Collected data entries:
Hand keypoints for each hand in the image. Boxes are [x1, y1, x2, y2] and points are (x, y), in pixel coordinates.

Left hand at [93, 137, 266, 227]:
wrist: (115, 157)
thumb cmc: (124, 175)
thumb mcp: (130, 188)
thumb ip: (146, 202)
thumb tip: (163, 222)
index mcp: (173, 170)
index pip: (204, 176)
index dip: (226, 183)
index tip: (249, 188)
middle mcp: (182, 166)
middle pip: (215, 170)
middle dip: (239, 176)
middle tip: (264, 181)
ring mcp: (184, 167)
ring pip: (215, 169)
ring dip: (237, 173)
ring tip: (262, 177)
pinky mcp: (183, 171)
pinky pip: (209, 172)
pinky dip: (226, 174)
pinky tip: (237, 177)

--

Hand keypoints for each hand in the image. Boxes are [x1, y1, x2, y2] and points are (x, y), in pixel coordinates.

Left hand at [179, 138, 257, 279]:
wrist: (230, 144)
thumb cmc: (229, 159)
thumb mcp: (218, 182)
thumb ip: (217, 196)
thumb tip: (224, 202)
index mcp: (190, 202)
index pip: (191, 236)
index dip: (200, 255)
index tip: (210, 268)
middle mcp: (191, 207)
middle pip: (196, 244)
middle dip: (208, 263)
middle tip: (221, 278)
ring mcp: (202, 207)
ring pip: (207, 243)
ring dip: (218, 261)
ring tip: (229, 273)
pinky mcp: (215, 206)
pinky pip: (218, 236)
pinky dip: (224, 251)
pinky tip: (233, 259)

...

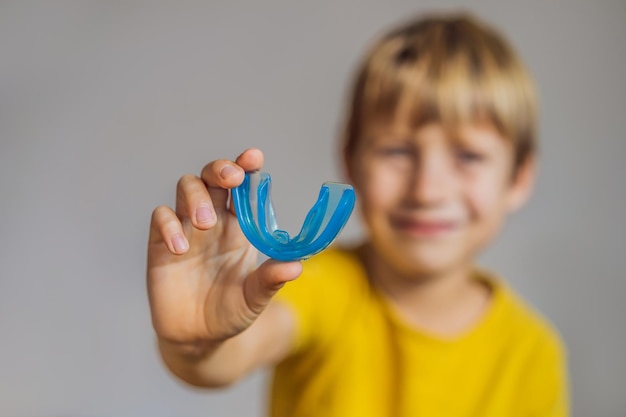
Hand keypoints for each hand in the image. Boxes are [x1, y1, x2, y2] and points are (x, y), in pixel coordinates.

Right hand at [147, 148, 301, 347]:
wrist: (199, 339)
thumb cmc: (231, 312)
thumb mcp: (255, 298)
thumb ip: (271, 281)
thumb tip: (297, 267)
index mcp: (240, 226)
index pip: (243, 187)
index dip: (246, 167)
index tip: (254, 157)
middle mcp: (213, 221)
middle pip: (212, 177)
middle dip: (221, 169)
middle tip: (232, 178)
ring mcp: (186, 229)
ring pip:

Work request: Among the lines above, which hold the word "index"? Report each one.

Result below:
index mcp: (173, 170)
index pip: (204, 176)
index dip: (226, 183)
index tip: (249, 188)
index mcp: (190, 202)
index pip: (191, 236)
index dip: (200, 255)
index tip: (210, 268)
index mcp: (240, 226)
index pip: (243, 187)
index dip: (246, 167)
index tip: (254, 157)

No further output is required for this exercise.